II.—Paint the panes with a solution of

Dextrin 200 parts by weight Zinc vitriol 800 parts by weight Bitter salt 300 parts by weight In water 2,000 parts by weight

III.—For deadening panes already set in frames the following is suitable: Dissolve 1 part of wax in 10 parts of oil of turpentine, adding 1 part of varnish and 1 part of siccative. With this mixture coat the panes on the outside and dab, while still wet, with a pad of cotton wadding. If desired small quantities of Paris blue, madder lake, etc., may be added to the wax solution.

IV.—For deadening window panes in factories and workshops: To beeswax dissolved in oil of turpentine, add some dryer and varnish to obtain a quicker drying and hardening. After the window pane has been coated with this mixture on the outside, it is dabbed uniformly with a pad of wadding. The wax may be tinted with glazing colors.

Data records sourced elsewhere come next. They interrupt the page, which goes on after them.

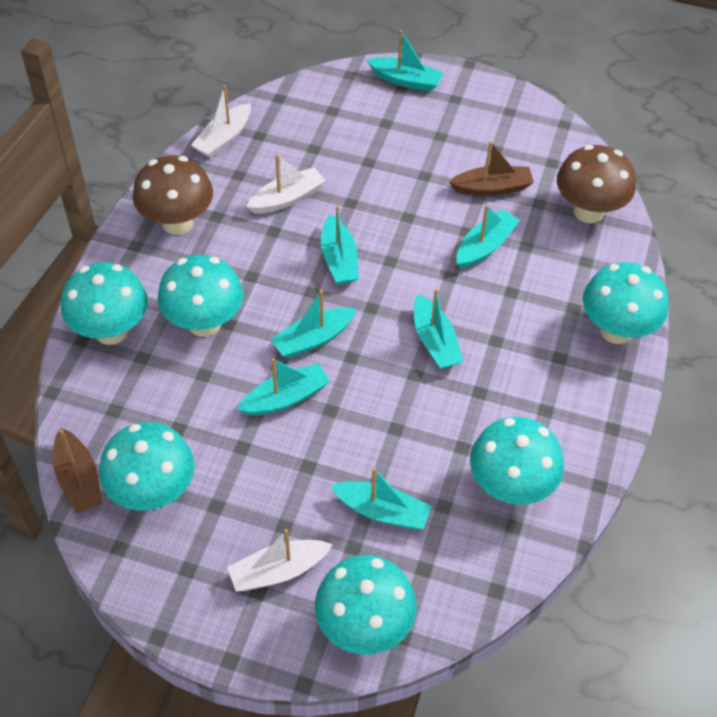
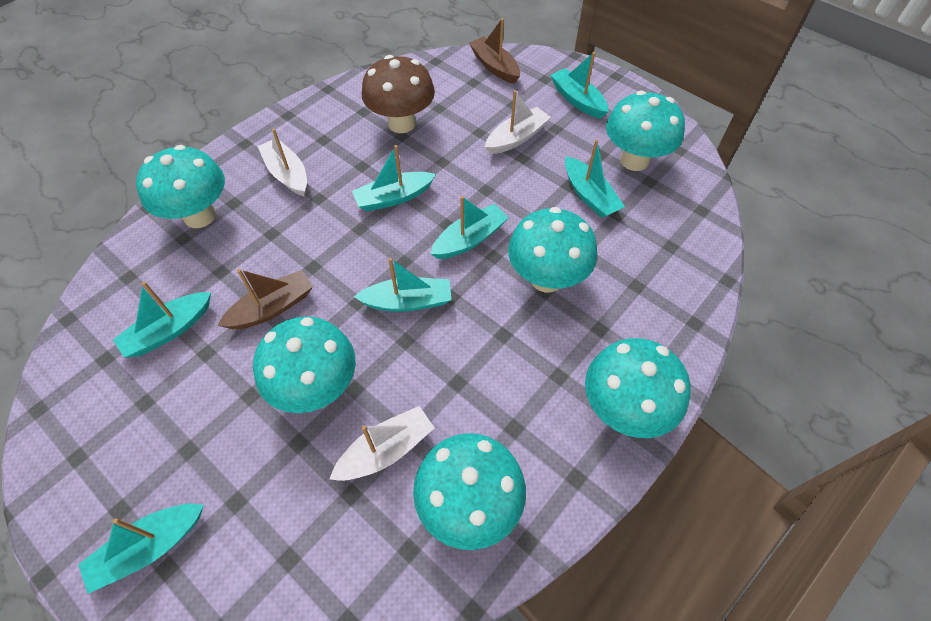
brown mushroom: 2 -> 1

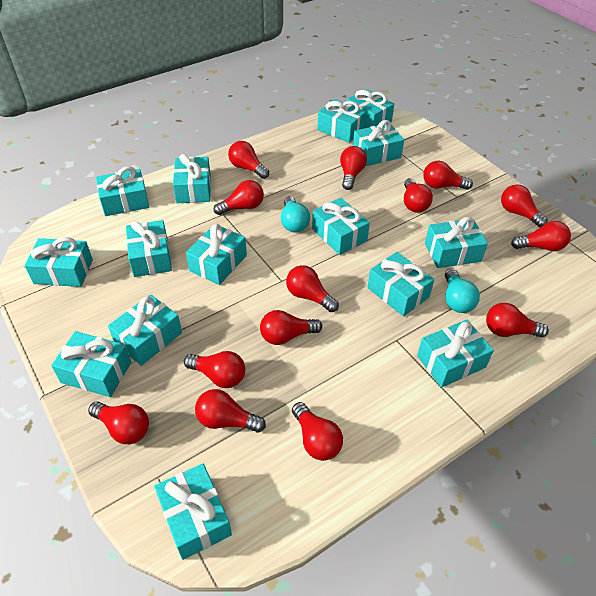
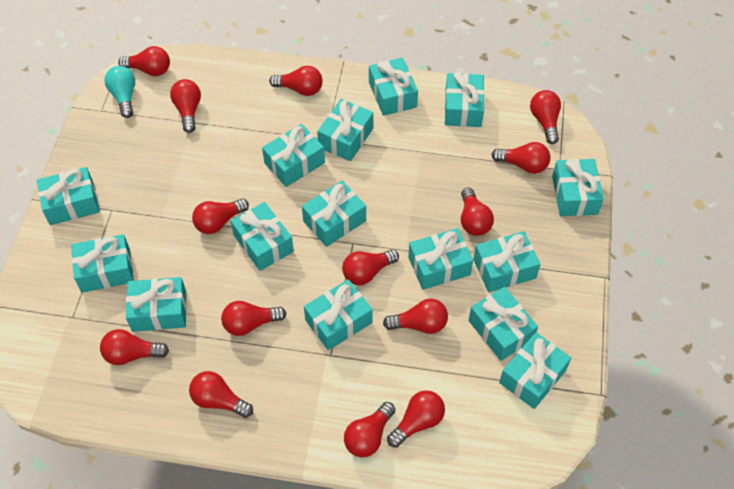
turquoise light bulb: 2 -> 1

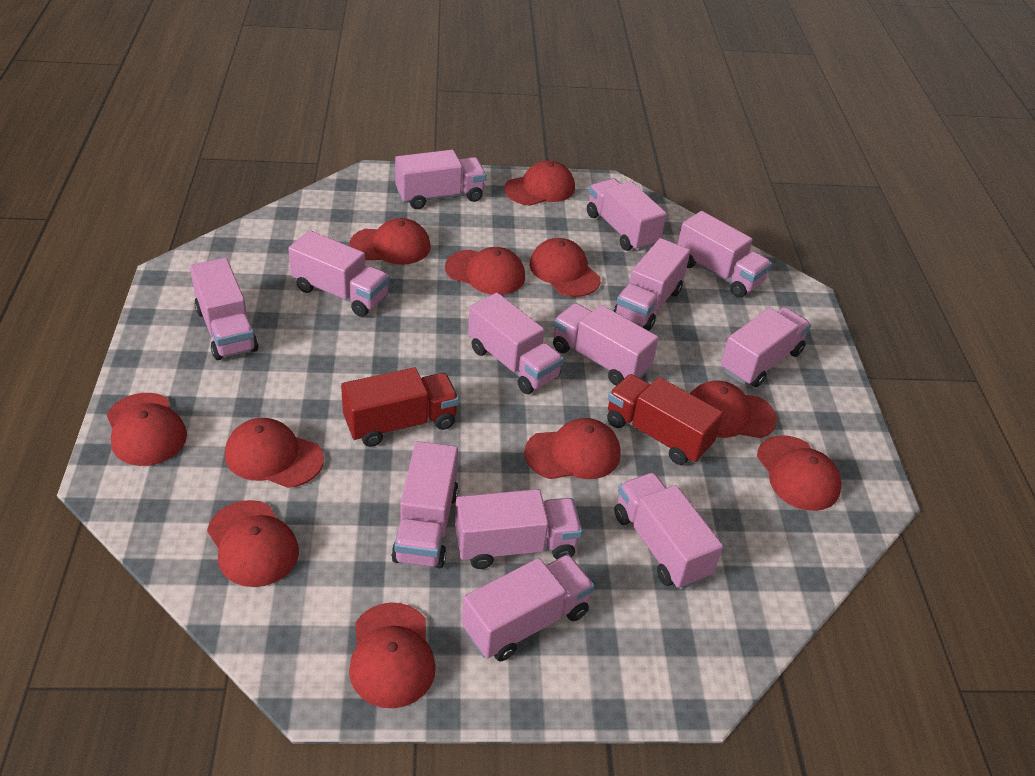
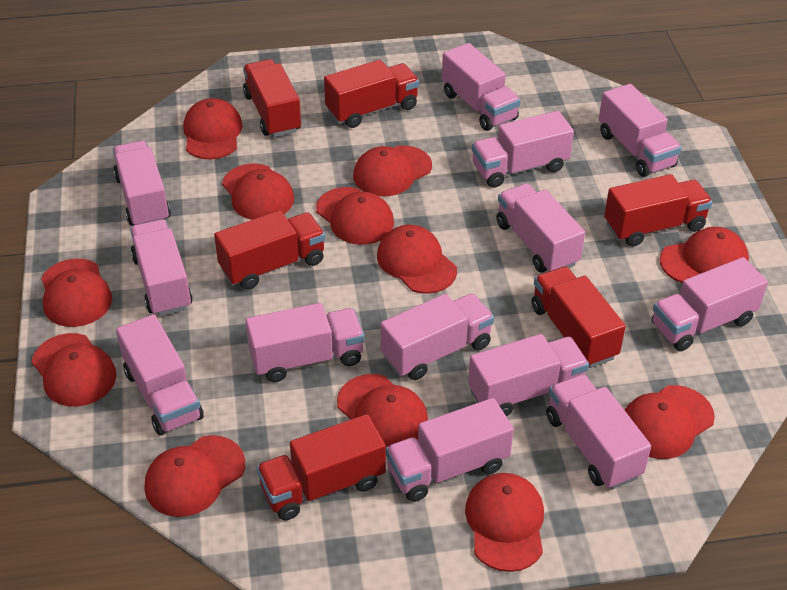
red cap: 11 -> 12
red truck: 2 -> 6

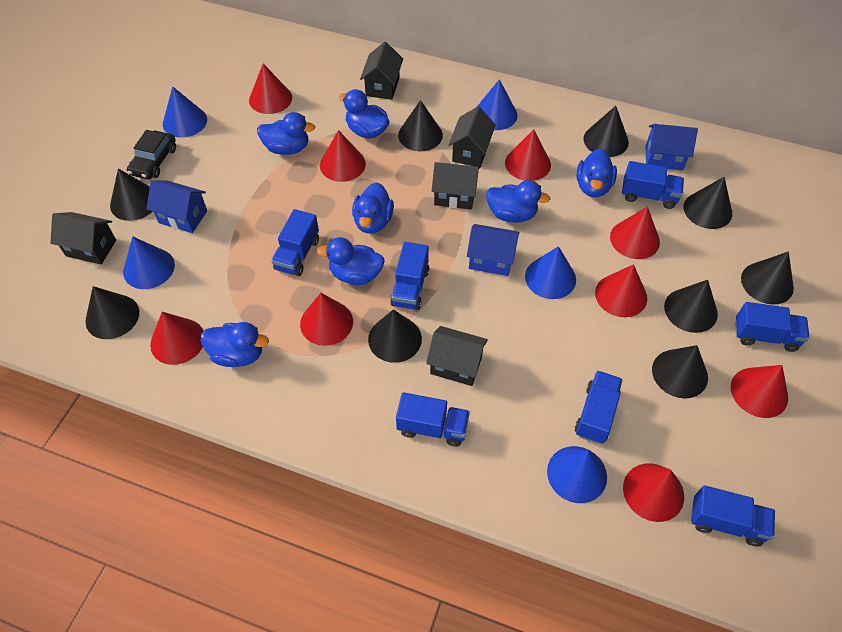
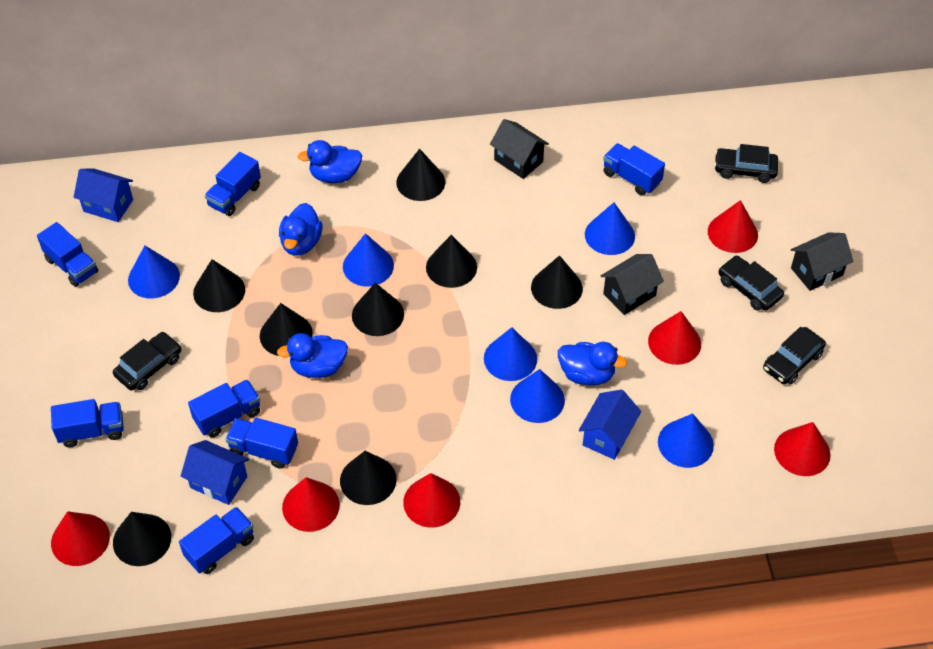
black car: 1 -> 4
black cone: 9 -> 8
black house: 5 -> 3
blue cone: 5 -> 6
blue duck: 7 -> 4
red cone: 9 -> 6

«Frosted Mirrors.»—I.—Cover with a solution of Epsom salts in stale beer; apply with a sponge to the mirror, first wiping it clean and dry. On drying, the Epsom salt crystallizes, giving very handsome frosted effects, but the solution must not be applied on humid days {376} when the glass is liable to be damp, for in that case the effect will be a blurred one. When it is desirable to remove the coating, lukewarm water will serve the purpose without damage to the luster of the mirror.

II.—The following mixture, when applied to a mirror and left to dry, will form in many shapes, all radiating from a focus, this focus forming anywhere on the glass, and when all dry tends to form a most pleasing object to the eye.

Sour ale 4 ounces Magnesium sulphate 1 ounce

Put on the mirror with a small, clean sponge and let dry. It is now ready for the artist, and he may choose his own colors and subject.

«Crystalline Coatings or Frostwork on Glass or Paper.»—Dissolve a small quantity of dextrin (gum arabic and tragacanth are not so suitable) in aqueous salt solution as concentrated as possible, for instance, in sulphate of magnesia (bitter salt), sulphate of zinc or any other readily crystallizing salt; filter the solution through white blotting paper and coat glass panes uniformly thin with the clear filtrate, using a fine, broad badger brush; leave them lying at an ordinary medium temperature about one-quarter hour in a horizontal position.